**What you need to do**
Please output the entries below exactly as they are.

Records excerpted from a collection:
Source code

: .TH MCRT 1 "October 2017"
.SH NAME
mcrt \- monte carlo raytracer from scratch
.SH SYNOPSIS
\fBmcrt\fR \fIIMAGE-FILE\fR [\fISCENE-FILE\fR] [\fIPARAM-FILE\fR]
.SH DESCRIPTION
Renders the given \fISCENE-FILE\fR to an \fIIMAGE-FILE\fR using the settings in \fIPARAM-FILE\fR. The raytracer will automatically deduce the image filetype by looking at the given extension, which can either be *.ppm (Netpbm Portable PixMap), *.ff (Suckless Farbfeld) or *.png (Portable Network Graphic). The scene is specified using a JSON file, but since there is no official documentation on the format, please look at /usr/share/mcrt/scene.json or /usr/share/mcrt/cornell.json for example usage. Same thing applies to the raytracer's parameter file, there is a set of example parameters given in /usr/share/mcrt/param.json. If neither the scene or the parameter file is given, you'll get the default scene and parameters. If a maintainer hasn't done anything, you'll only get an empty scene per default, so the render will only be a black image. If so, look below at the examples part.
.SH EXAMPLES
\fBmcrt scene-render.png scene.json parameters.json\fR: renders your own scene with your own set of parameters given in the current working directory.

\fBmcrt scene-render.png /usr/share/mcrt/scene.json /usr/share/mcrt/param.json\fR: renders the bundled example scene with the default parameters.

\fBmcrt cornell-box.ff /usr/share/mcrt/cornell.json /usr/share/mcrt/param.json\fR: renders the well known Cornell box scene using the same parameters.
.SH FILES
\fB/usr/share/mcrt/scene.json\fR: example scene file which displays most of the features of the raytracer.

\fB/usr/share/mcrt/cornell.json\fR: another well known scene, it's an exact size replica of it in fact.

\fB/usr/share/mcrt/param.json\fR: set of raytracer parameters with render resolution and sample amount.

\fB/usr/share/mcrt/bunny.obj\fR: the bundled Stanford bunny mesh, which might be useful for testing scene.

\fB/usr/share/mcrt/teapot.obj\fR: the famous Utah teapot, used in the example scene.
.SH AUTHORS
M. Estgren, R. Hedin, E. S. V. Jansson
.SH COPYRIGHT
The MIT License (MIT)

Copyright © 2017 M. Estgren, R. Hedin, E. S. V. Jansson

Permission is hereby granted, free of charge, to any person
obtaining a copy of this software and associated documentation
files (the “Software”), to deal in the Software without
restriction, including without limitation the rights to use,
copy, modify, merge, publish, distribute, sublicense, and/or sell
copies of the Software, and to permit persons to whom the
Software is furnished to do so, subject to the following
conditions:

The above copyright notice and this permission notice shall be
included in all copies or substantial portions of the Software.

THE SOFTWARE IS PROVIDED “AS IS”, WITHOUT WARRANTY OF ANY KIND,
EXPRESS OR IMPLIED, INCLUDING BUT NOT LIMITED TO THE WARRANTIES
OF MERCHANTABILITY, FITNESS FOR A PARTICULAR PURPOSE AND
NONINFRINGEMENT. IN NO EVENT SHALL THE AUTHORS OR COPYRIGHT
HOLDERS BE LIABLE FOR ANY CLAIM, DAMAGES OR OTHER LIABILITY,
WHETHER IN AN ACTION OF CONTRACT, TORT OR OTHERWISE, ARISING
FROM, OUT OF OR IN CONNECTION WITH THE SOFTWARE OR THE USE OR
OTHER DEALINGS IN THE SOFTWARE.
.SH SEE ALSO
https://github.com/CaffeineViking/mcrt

**Answer to this exercise**
Source code

: .TH MCRT 1 "October 2017"
.SH NAME
mcrt \- monte carlo raytracer from scratch
.SH SYNOPSIS
\fBmcrt\fR \fIIMAGE-FILE\fR [\fISCENE-FILE\fR] [\fIPARAM-FILE\fR]
.SH DESCRIPTION
Renders the given \fISCENE-FILE\fR to an \fIIMAGE-FILE\fR using the settings in \fIPARAM-FILE\fR. The raytracer will automatically deduce the image filetype by looking at the given extension, which can either be *.ppm (Netpbm Portable PixMap), *.ff (Suckless Farbfeld) or *.png (Portable Network Graphic). The scene is specified using a JSON file, but since there is no official documentation on the format, please look at /usr/share/mcrt/scene.json or /usr/share/mcrt/cornell.json for example usage. Same thing applies to the raytracer's parameter file, there is a set of example parameters given in /usr/share/mcrt/param.json. If neither the scene or the parameter file is given, you'll get the default scene and parameters. If a maintainer hasn't done anything, you'll only get an empty scene per default, so the render will only be a black image. If so, look below at the examples part.
.SH EXAMPLES
\fBmcrt scene-render.png scene.json parameters.json\fR: renders your own scene with your own set of parameters given in the current working directory.

\fBmcrt scene-render.png /usr/share/mcrt/scene.json /usr/share/mcrt/param.json\fR: renders the bundled example scene with the default parameters.

\fBmcrt cornell-box.ff /usr/share/mcrt/cornell.json /usr/share/mcrt/param.json\fR: renders the well known Cornell box scene using the same parameters.
.SH FILES
\fB/usr/share/mcrt/scene.json\fR: example scene file which displays most of the features of the raytracer.

\fB/usr/share/mcrt/cornell.json\fR: another well known scene, it's an exact size replica of it in fact.

\fB/usr/share/mcrt/param.json\fR: set of raytracer parameters with render resolution and sample amount.

\fB/usr/share/mcrt/bunny.obj\fR: the bundled Stanford bunny mesh, which might be useful for testing scene.

\fB/usr/share/mcrt/teapot.obj\fR: the famous Utah teapot, used in the example scene.
.SH AUTHORS
M. Estgren, R. Hedin, E. S. V. Jansson
.SH COPYRIGHT
The MIT License (MIT)

Copyright © 2017 M. Estgren, R. Hedin, E. S. V. Jansson

Permission is hereby granted, free of charge, to any person
obtaining a copy of this software and associated documentation
files (the “Software”), to deal in the Software without
restriction, including without limitation the rights to use,
copy, modify, merge, publish, distribute, sublicense, and/or sell
copies of the Software, and to permit persons to whom the
Software is furnished to do so, subject to the following
conditions:

The above copyright notice and this permission notice shall be
included in all copies or substantial portions of the Software.

THE SOFTWARE IS PROVIDED “AS IS”, WITHOUT WARRANTY OF ANY KIND,
EXPRESS OR IMPLIED, INCLUDING BUT NOT LIMITED TO THE WARRANTIES
OF MERCHANTABILITY, FITNESS FOR A PARTICULAR PURPOSE AND
NONINFRINGEMENT. IN NO EVENT SHALL THE AUTHORS OR COPYRIGHT
HOLDERS BE LIABLE FOR ANY CLAIM, DAMAGES OR OTHER LIABILITY,
WHETHER IN AN ACTION OF CONTRACT, TORT OR OTHERWISE, ARISING
FROM, OUT OF OR IN CONNECTION WITH THE SOFTWARE OR THE USE OR
OTHER DEALINGS IN THE SOFTWARE.
.SH SEE ALSO
https://github.com/CaffeineViking/mcrt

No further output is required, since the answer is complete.